=== DATA SUPPLIED ===

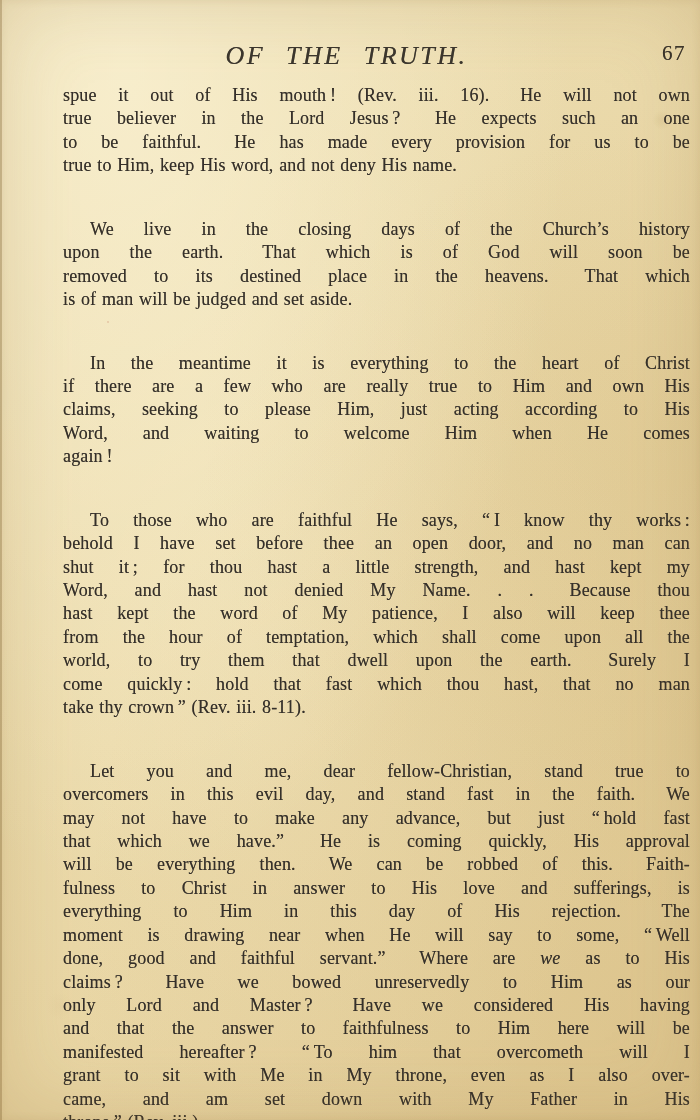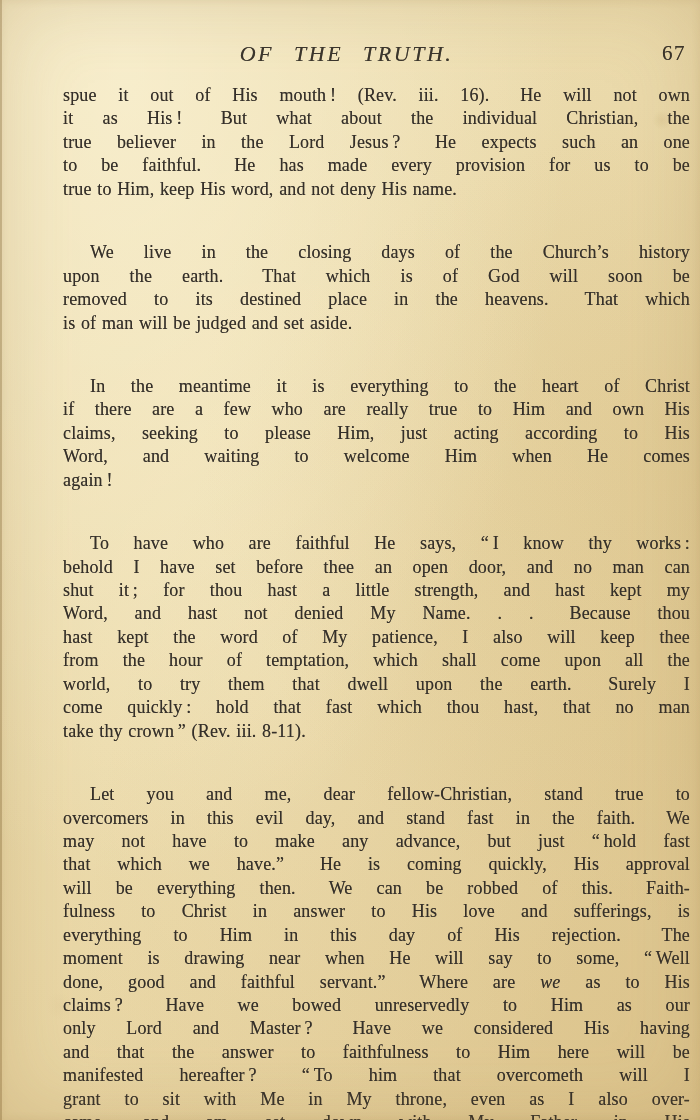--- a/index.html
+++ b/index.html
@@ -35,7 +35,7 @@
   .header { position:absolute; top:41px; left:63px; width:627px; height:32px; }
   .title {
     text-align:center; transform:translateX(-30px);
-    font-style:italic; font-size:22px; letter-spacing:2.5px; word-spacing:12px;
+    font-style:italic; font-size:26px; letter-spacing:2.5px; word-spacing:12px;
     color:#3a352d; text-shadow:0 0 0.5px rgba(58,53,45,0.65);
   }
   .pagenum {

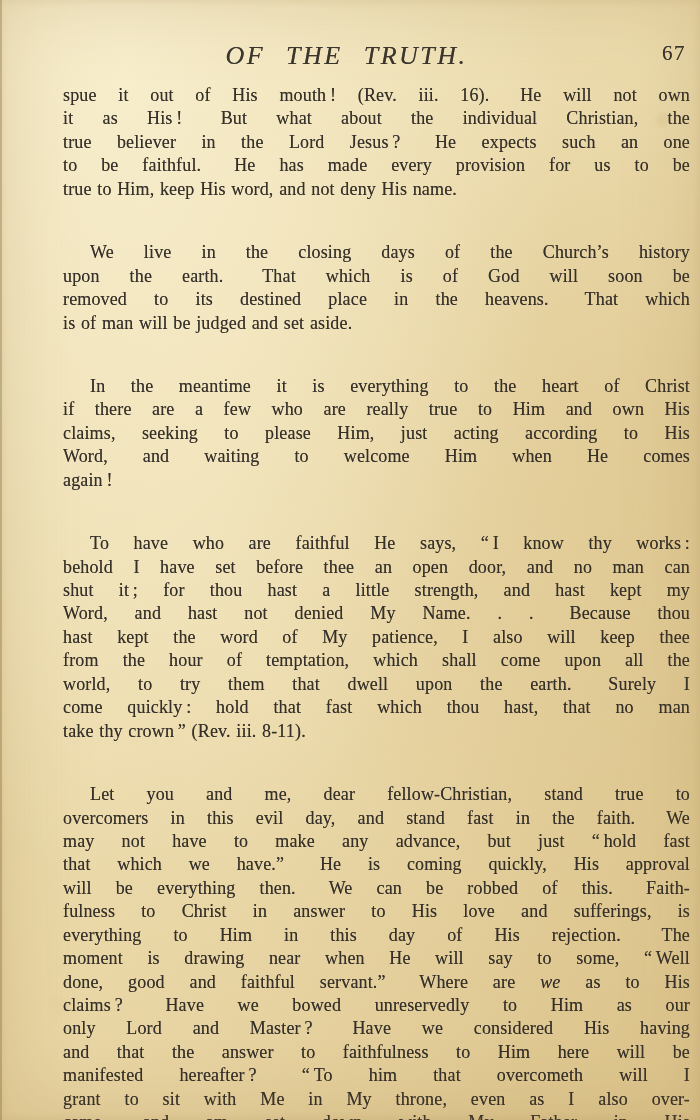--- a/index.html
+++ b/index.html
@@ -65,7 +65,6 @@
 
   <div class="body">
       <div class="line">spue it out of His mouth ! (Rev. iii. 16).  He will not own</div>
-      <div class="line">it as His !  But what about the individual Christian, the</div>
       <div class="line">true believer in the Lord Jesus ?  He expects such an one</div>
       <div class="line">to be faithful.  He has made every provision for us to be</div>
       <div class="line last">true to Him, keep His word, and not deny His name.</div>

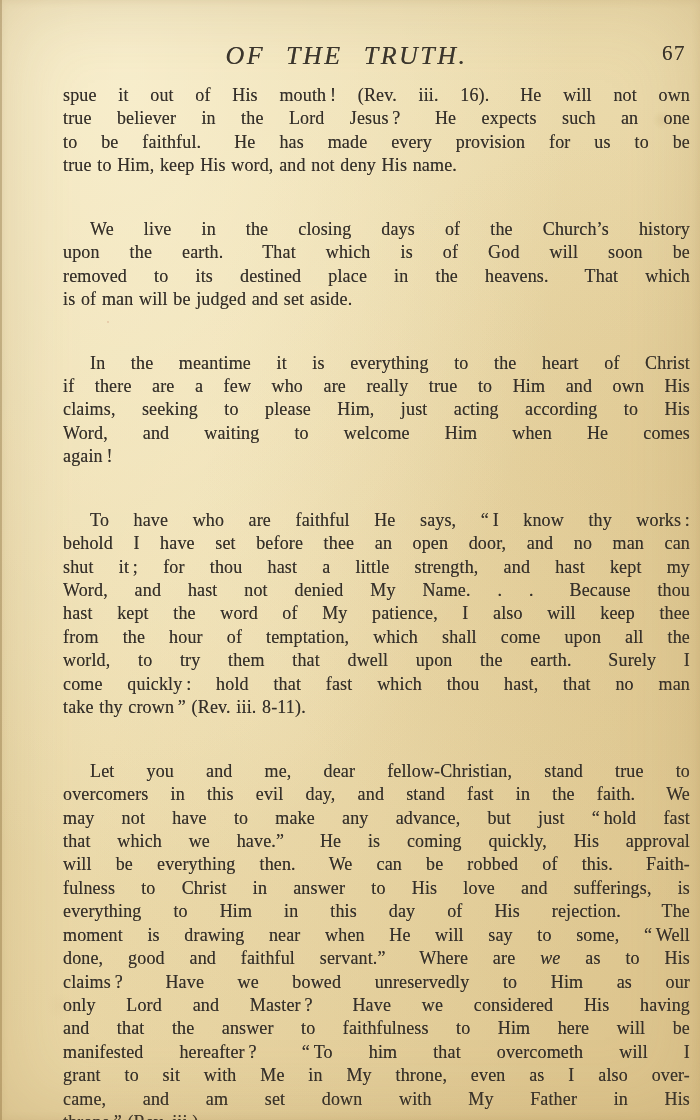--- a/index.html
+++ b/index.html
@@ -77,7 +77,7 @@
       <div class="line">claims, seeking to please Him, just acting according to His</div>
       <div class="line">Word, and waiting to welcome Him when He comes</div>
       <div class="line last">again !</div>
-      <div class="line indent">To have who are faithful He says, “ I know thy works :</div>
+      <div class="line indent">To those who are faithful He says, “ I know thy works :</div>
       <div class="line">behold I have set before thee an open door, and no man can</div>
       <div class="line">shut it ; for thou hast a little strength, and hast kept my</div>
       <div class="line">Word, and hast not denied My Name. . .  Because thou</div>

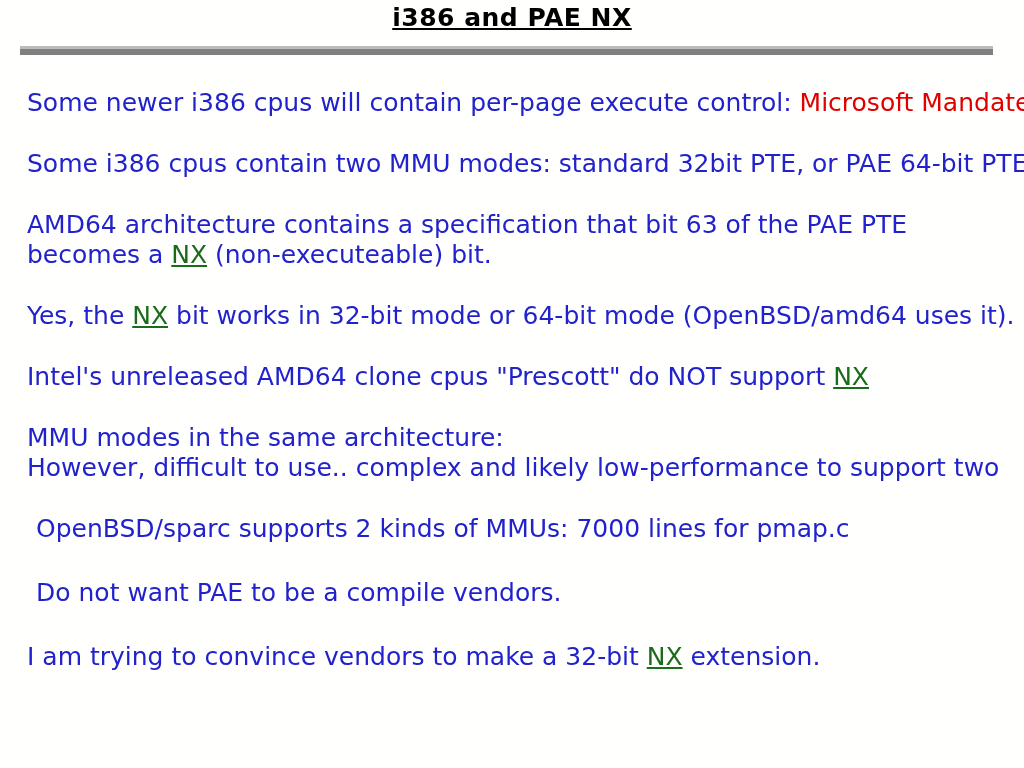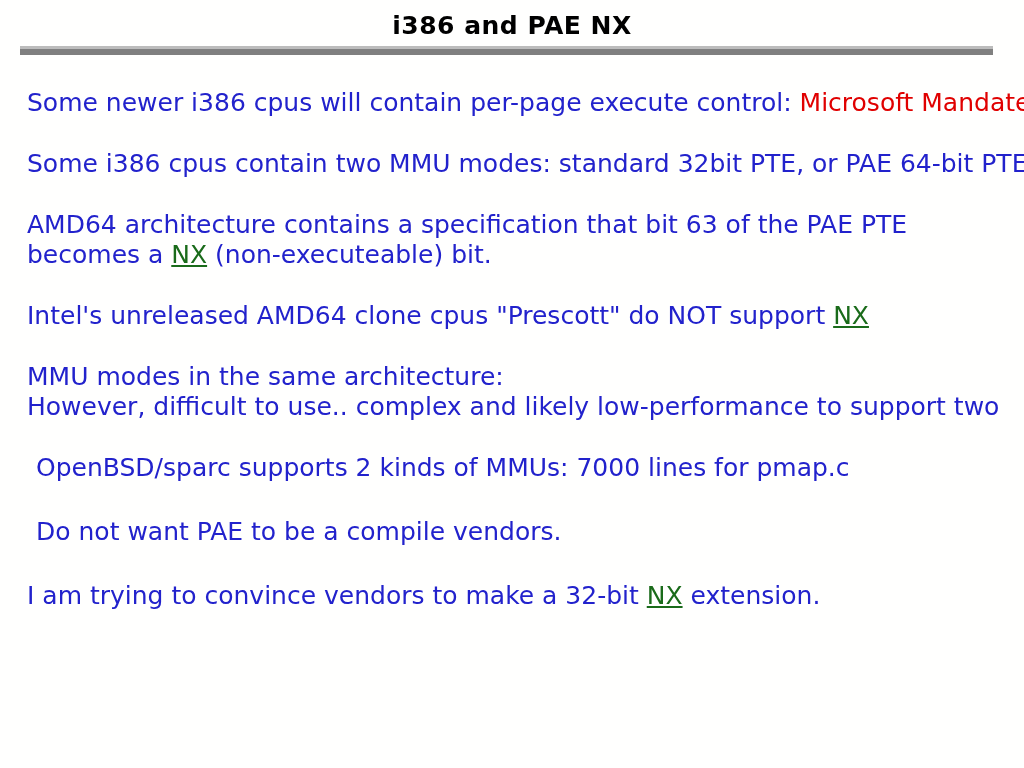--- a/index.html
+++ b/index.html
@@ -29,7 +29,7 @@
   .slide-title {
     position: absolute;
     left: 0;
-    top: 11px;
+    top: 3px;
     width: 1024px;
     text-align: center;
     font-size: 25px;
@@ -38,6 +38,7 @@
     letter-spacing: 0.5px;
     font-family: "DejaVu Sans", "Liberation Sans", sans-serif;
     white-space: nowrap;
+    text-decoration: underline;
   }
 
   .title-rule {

===

*WHAT TO PRODUCE*
The entire listing is to be printed exactly, with each picture omitted.

*RESULT OF THE EXERCISE*
--- a/index.html
+++ b/index.html
@@ -35,7 +35,7 @@
   .header { position:absolute; top:41px; left:63px; width:627px; height:32px; }
   .title {
     text-align:center; transform:translateX(-30px);
-    font-style:italic; font-size:22px; letter-spacing:2.5px; word-spacing:12px;
+    font-style:italic; font-size:26px; letter-spacing:2.5px; word-spacing:12px;
     color:#3a352d; text-shadow:0 0 0.5px rgba(58,53,45,0.65);
   }
   .pagenum {

--- a/index.html
+++ b/index.html
@@ -65,7 +65,6 @@
 
   <div class="body">
       <div class="line">spue it out of His mouth ! (Rev. iii. 16).  He will not own</div>
-      <div class="line">it as His !  But what about the individual Christian, the</div>
       <div class="line">true believer in the Lord Jesus ?  He expects such an one</div>
       <div class="line">to be faithful.  He has made every provision for us to be</div>
       <div class="line last">true to Him, keep His word, and not deny His name.</div>

--- a/index.html
+++ b/index.html
@@ -77,7 +77,7 @@
       <div class="line">claims, seeking to please Him, just acting according to His</div>
       <div class="line">Word, and waiting to welcome Him when He comes</div>
       <div class="line last">again !</div>
-      <div class="line indent">To have who are faithful He says, “ I know thy works :</div>
+      <div class="line indent">To those who are faithful He says, “ I know thy works :</div>
       <div class="line">behold I have set before thee an open door, and no man can</div>
       <div class="line">shut it ; for thou hast a little strength, and hast kept my</div>
       <div class="line">Word, and hast not denied My Name. . .  Because thou</div>

--- a/index.html
+++ b/index.html
@@ -29,7 +29,7 @@
   .slide-title {
     position: absolute;
     left: 0;
-    top: 11px;
+    top: 3px;
     width: 1024px;
     text-align: center;
     font-size: 25px;
@@ -38,6 +38,7 @@
     letter-spacing: 0.5px;
     font-family: "DejaVu Sans", "Liberation Sans", sans-serif;
     white-space: nowrap;
+    text-decoration: underline;
   }
 
   .title-rule {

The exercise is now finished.